-- Start Entries provided --

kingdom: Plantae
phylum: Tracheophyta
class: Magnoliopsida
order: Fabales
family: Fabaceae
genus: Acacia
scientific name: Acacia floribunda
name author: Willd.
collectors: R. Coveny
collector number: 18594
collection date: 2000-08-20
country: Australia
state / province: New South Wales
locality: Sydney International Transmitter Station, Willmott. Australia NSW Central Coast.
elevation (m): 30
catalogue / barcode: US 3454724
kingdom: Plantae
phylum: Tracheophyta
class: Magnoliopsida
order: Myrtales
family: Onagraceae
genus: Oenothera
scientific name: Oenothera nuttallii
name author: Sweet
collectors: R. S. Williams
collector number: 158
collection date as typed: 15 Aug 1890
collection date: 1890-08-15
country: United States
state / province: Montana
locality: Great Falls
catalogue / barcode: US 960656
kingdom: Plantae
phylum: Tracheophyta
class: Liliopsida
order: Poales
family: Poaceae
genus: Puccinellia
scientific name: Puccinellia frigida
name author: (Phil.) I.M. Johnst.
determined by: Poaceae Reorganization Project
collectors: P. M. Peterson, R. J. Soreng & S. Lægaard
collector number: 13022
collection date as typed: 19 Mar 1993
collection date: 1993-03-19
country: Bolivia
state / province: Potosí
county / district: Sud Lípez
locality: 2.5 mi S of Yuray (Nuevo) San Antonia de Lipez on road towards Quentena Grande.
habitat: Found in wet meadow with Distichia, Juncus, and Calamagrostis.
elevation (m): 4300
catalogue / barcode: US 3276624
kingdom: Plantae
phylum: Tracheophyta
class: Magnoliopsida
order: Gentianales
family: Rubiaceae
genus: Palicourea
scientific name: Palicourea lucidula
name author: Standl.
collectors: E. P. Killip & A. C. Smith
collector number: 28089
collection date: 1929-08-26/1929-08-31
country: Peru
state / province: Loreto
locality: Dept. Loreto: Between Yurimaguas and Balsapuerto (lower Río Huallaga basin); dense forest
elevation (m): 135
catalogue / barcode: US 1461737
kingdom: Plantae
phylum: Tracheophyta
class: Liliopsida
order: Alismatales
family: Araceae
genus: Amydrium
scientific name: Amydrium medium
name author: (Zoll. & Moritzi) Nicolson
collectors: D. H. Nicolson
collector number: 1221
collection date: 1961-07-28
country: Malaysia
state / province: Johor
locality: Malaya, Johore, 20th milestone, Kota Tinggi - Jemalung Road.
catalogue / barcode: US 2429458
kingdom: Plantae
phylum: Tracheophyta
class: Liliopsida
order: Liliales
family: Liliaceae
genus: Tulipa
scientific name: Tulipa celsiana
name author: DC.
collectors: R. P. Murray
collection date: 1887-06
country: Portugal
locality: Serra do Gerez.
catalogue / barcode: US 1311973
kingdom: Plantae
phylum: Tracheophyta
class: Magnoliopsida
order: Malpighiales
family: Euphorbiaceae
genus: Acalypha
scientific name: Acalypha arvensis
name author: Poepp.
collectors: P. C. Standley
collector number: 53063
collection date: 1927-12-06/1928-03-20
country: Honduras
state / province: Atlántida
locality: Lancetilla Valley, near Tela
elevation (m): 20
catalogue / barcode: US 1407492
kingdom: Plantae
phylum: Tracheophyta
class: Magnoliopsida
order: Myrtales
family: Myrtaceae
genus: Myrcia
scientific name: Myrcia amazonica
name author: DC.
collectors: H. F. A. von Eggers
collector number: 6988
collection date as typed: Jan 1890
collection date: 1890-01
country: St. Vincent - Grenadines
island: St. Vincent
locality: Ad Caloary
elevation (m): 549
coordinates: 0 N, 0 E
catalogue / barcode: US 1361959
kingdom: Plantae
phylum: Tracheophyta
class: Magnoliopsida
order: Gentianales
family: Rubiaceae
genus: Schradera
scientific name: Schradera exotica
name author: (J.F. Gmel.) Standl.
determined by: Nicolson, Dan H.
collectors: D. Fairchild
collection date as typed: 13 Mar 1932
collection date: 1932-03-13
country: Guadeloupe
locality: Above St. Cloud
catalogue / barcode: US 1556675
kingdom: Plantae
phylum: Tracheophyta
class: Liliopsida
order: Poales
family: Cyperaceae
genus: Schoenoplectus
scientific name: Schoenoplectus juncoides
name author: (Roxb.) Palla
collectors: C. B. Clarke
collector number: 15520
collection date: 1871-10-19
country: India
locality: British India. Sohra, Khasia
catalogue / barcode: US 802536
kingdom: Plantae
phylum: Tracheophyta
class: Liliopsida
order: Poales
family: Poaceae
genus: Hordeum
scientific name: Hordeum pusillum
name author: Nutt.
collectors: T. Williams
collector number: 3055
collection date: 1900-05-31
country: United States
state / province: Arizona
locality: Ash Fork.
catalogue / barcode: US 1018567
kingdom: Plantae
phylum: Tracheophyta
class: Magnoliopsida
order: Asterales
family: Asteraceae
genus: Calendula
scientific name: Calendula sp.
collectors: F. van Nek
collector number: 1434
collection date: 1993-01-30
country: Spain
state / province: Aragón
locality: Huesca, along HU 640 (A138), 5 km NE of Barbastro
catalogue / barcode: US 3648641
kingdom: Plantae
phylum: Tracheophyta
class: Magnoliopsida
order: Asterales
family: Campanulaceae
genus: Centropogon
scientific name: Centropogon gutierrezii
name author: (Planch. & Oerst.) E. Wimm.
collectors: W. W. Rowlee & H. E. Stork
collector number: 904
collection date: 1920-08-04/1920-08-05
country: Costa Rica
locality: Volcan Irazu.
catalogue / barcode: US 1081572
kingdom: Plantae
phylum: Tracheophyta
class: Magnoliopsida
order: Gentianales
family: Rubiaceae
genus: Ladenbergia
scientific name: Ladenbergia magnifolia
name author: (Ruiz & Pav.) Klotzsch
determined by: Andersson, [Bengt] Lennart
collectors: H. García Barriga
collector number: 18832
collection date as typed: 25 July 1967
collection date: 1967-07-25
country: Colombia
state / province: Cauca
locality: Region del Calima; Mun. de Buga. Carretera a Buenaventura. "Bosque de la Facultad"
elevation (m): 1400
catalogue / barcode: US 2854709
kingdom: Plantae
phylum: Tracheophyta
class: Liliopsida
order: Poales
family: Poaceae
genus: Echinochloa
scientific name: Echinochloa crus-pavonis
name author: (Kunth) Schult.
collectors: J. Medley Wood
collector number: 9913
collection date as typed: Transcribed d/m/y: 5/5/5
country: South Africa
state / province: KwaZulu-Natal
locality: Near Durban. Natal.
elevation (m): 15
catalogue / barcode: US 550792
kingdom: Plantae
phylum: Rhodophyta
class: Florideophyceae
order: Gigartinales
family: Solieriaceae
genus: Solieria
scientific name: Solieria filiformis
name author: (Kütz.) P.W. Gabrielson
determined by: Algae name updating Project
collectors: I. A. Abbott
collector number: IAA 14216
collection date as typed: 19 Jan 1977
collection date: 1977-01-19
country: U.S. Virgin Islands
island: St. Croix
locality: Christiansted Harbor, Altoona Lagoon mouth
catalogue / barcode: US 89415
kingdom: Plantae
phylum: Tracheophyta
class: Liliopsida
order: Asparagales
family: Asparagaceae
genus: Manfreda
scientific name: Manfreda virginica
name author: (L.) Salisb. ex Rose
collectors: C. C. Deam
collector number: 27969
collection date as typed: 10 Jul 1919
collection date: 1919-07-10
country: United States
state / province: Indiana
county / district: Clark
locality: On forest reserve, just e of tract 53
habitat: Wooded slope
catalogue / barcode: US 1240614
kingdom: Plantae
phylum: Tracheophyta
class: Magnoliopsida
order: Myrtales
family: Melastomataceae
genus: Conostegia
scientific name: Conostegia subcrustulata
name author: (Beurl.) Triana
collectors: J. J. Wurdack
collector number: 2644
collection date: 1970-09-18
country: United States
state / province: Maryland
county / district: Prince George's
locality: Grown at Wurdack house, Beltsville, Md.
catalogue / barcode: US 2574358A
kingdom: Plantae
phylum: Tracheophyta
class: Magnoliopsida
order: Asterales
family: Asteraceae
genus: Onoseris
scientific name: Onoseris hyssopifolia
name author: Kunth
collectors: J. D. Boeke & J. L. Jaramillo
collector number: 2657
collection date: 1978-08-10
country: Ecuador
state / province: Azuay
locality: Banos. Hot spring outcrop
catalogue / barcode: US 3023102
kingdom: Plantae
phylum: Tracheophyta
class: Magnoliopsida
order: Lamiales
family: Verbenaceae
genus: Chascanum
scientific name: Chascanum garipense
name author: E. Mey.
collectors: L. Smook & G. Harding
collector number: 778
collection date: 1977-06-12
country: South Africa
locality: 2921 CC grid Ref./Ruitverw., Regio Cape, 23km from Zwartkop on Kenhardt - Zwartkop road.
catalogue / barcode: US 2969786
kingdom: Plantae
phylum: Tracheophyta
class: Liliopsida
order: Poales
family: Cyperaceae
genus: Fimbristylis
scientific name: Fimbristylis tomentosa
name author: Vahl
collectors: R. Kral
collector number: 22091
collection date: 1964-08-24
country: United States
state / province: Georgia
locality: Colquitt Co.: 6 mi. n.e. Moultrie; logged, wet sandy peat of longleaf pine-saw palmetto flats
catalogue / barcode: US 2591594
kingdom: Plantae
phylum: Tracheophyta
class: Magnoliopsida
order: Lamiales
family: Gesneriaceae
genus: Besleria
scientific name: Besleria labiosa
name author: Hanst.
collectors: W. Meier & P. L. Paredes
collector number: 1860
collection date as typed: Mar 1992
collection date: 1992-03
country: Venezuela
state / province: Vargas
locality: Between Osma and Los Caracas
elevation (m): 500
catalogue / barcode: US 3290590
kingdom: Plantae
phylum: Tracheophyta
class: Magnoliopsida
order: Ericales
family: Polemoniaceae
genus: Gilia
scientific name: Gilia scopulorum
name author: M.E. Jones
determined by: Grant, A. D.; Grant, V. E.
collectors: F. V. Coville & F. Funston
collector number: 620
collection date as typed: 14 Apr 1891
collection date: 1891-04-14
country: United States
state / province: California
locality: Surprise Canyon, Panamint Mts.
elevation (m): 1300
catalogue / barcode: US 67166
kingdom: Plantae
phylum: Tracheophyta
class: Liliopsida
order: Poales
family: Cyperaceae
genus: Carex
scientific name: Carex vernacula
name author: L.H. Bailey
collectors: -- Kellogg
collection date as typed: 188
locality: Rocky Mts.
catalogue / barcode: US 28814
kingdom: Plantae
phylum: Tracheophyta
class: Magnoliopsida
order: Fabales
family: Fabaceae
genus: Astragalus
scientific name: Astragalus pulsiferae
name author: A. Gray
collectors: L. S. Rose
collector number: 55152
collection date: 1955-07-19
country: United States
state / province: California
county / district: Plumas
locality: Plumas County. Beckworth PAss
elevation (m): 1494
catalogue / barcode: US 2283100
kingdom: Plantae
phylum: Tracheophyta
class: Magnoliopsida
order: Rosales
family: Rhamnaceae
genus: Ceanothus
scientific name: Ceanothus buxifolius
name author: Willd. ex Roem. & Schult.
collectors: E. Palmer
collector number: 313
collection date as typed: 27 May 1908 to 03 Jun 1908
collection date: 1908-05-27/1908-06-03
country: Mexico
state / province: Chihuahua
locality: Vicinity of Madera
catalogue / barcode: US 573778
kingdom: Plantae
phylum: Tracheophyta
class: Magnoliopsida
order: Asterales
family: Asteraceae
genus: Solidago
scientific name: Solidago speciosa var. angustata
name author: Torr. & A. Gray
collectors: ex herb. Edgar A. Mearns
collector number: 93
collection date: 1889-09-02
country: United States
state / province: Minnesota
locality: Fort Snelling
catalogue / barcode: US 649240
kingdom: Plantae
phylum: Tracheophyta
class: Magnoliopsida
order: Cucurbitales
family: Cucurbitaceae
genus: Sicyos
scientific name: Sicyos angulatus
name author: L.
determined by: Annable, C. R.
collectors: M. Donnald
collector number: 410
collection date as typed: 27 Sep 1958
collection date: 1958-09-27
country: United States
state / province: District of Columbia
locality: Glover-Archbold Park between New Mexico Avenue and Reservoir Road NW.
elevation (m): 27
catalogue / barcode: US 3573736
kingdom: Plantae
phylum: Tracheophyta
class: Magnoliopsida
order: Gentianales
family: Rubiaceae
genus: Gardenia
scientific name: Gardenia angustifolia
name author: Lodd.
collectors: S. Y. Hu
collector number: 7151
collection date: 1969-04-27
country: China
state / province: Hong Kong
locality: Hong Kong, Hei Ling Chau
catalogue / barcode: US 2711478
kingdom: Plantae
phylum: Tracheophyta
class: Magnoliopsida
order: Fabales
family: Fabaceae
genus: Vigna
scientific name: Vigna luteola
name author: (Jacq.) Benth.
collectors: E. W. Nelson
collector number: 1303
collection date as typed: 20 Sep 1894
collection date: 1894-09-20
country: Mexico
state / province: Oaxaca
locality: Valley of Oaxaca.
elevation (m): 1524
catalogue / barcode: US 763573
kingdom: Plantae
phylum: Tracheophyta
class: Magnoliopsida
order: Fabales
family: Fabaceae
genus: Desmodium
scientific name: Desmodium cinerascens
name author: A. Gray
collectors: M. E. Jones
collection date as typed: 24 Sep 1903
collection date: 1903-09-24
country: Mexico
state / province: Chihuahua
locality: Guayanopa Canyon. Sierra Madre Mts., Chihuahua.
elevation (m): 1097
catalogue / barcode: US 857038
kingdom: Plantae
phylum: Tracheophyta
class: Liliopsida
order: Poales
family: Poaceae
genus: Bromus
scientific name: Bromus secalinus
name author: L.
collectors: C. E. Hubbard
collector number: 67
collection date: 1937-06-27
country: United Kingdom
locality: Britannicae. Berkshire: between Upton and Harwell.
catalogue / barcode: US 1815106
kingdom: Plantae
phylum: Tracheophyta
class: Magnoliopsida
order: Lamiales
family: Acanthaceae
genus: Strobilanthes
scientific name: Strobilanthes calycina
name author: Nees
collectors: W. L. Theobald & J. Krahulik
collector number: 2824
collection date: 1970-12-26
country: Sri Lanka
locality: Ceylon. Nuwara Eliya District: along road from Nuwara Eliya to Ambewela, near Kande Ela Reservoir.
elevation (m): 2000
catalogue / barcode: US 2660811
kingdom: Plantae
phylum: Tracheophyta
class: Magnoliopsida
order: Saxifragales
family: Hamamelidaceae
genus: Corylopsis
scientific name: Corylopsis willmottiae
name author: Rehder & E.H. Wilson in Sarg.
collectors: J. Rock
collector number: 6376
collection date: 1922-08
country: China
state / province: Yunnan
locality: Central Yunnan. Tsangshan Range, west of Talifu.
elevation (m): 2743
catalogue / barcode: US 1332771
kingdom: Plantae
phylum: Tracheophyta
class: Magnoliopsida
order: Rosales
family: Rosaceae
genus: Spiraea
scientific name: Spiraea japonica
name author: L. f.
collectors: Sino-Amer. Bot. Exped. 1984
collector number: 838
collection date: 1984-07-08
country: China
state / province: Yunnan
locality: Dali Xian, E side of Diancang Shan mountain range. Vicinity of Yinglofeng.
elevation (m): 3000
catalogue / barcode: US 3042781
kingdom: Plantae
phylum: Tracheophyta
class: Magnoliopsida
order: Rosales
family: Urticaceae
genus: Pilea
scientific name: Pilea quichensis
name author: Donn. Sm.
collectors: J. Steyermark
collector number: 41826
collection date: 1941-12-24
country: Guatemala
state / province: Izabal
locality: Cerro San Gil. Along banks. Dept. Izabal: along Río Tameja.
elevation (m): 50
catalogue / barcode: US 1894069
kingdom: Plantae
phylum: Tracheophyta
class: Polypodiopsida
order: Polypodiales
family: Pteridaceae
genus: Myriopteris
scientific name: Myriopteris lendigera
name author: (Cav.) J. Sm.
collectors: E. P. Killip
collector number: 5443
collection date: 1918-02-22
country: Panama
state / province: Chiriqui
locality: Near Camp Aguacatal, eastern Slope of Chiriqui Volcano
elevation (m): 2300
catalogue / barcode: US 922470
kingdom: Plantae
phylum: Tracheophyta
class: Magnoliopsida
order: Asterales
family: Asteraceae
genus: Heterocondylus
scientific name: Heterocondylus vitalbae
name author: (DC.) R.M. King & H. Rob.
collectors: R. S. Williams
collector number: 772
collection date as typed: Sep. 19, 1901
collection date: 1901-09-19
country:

-- End Entries provided --

= Problem to solve =
Rewrite the part of the records that runs from the start through the line containing "determined by: Poaceae Reorganization Project", replacing "collectors" with "collected by" and changing nothing else.

= Solution to the exercise =
kingdom: Plantae
phylum: Tracheophyta
class: Magnoliopsida
order: Fabales
family: Fabaceae
genus: Acacia
scientific name: Acacia floribunda
name author: Willd.
collected by: R. Coveny
collector number: 18594
collection date: 2000-08-20
country: Australia
state / province: New South Wales
locality: Sydney International Transmitter Station, Willmott. Australia NSW Central Coast.
elevation (m): 30
catalogue / barcode: US 3454724
kingdom: Plantae
phylum: Tracheophyta
class: Magnoliopsida
order: Myrtales
family: Onagraceae
genus: Oenothera
scientific name: Oenothera nuttallii
name author: Sweet
collected by: R. S. Williams
collector number: 158
collection date as typed: 15 Aug 1890
collection date: 1890-08-15
country: United States
state / province: Montana
locality: Great Falls
catalogue / barcode: US 960656
kingdom: Plantae
phylum: Tracheophyta
class: Liliopsida
order: Poales
family: Poaceae
genus: Puccinellia
scientific name: Puccinellia frigida
name author: (Phil.) I.M. Johnst.
determined by: Poaceae Reorganization Project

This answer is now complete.